We got stuck and fell into the ‘dark days’. Endless control and screening experiments were conducted to identify the critical factors for the reaction efficiency and repeatability. During this hard time, Dr. Guo received his Ph.D and left our group with regret. But we still believe that there is always light in the dark. On the way of our difficult progress, Mr. Chang Xu finally found that the ratio between nickel and ligand is crucial to the reaction, in which the use of excessive NiCl2 vs 4,4-diNH2-Bpy could provide the difluoromethylated arene with good yield and repeatability. These uncommon optimal reaction conditions enable difluoromethylation of a wide range of aryl chlorides including many commercially available pharmaceuticals with high efficiency and excellent functional group tolerance. Encouraged by these results, Mr. Xu also conducted five 10-g scale reactions to demonstrate the scalability and practicability of the reaction. He found that even decreasing the loading amount of ClCF2H to 2.0 equiv could still provide the desired product without loss of the reaction efficiency. These exciting results make us believe that the current nickel-catalyzed process will have widespread applications in medicinal chemistry and materials science. 

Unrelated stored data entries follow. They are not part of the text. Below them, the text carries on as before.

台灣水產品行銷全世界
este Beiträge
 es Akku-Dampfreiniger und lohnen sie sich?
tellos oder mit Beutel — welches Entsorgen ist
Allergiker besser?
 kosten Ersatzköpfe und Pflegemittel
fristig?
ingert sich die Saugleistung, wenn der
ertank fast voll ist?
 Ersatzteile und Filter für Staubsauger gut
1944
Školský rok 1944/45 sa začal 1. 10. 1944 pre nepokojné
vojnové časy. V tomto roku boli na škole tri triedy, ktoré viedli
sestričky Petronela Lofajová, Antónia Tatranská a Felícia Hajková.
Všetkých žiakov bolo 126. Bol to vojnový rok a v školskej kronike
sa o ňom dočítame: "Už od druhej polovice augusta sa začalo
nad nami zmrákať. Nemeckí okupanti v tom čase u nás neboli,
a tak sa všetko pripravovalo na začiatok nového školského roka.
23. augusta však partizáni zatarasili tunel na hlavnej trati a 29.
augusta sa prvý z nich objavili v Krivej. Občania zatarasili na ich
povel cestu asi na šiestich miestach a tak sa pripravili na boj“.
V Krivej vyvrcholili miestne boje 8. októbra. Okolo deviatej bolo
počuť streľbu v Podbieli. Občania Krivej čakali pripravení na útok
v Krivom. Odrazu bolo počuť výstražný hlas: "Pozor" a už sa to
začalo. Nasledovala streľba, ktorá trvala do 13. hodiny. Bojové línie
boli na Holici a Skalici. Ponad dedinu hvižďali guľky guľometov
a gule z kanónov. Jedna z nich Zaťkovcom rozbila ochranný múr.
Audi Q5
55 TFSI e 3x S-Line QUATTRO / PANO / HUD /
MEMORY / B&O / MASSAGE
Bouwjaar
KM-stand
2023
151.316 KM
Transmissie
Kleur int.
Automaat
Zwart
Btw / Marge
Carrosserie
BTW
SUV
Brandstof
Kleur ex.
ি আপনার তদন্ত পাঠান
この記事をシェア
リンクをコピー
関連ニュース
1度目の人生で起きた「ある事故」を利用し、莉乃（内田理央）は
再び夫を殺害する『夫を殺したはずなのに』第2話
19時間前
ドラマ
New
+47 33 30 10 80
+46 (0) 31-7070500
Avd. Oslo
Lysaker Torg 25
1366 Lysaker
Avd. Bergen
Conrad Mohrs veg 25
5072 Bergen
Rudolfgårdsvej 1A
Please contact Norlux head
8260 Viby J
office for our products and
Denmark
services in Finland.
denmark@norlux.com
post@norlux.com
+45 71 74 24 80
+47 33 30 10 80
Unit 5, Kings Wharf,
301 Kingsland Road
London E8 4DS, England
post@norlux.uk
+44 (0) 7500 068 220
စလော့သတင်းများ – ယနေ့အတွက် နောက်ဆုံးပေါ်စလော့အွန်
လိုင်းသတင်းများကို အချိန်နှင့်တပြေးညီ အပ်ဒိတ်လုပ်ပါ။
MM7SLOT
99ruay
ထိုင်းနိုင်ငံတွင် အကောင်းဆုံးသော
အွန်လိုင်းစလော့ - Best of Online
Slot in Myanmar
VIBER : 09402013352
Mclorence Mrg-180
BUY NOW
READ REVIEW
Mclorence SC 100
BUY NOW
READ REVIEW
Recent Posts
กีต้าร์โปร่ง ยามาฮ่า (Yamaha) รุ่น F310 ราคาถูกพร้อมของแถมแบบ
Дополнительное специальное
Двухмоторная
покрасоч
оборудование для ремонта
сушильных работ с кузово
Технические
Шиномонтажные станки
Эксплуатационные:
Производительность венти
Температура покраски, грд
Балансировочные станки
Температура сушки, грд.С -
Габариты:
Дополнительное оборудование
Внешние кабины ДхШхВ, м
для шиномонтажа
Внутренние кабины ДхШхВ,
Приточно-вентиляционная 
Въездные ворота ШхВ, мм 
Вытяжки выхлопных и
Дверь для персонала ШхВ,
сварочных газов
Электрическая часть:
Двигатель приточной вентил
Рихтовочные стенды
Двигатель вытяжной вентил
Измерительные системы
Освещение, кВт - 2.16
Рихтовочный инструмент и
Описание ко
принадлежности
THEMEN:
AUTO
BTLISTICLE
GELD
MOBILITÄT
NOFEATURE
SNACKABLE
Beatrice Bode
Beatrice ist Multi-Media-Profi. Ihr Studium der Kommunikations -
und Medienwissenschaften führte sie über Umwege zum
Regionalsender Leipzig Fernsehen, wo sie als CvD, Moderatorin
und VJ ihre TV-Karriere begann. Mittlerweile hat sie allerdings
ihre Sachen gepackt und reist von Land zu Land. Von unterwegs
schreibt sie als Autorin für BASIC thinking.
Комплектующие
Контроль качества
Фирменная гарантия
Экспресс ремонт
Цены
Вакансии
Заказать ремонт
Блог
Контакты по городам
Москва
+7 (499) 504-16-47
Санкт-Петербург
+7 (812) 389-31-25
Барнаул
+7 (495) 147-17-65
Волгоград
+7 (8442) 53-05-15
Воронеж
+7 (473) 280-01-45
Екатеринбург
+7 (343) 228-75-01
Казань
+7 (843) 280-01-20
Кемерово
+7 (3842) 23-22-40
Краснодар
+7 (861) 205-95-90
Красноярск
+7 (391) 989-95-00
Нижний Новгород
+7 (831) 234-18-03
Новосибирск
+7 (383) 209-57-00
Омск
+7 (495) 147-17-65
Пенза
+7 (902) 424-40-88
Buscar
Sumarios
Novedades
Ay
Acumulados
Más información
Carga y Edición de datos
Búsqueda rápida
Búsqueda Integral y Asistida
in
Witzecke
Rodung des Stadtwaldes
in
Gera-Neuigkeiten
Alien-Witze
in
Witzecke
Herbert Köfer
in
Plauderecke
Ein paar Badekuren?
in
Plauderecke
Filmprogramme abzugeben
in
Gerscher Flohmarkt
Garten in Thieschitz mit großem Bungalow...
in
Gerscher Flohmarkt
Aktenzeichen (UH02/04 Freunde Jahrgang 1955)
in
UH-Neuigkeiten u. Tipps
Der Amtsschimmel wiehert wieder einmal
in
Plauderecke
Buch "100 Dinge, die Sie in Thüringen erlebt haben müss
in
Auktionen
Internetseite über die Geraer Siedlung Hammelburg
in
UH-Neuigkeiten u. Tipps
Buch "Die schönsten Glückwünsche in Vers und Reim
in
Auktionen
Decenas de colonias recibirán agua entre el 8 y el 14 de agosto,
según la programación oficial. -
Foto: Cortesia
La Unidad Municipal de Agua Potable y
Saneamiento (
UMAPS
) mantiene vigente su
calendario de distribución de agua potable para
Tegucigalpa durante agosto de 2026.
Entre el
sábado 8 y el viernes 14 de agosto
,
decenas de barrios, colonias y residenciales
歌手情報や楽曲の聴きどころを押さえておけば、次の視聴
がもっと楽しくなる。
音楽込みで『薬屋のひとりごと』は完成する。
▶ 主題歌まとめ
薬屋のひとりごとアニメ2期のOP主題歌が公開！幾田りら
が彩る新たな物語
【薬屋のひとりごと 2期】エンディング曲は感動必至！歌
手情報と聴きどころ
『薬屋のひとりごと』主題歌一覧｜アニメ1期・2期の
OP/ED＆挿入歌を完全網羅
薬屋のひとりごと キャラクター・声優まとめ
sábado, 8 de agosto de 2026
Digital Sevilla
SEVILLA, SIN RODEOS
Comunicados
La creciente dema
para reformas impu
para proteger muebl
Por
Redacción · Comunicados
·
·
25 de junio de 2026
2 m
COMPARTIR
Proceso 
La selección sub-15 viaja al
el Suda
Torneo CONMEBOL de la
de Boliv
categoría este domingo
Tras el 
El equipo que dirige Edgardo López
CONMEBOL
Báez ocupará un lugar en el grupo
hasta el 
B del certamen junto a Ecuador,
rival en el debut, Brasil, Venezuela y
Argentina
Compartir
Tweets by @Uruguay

Moreover, Mr. Xu conducted many experiments to gain some mechanistic insights into the reaction. After several months’ efforts, he got the X-ray crystal structure of a difluoromethyl nickel complex Cl, which is the key intermediate for the following mechanistic studies. In sharp contrast to the previous difluorocarbene pathway, a novel difluoromethyl radical is involved in the current nickel-catalyzed process, which paves a new way for application of ClCF2H in organic synthesis.

It is real exciting for all of us to achieve such a success in chemistry with strong will, hard work and good collaborations. Where there is a will, there is a way. We believe this is just the starting point of our group for a more challenging journey toward the exploration of infinite possibilities of Chemistry.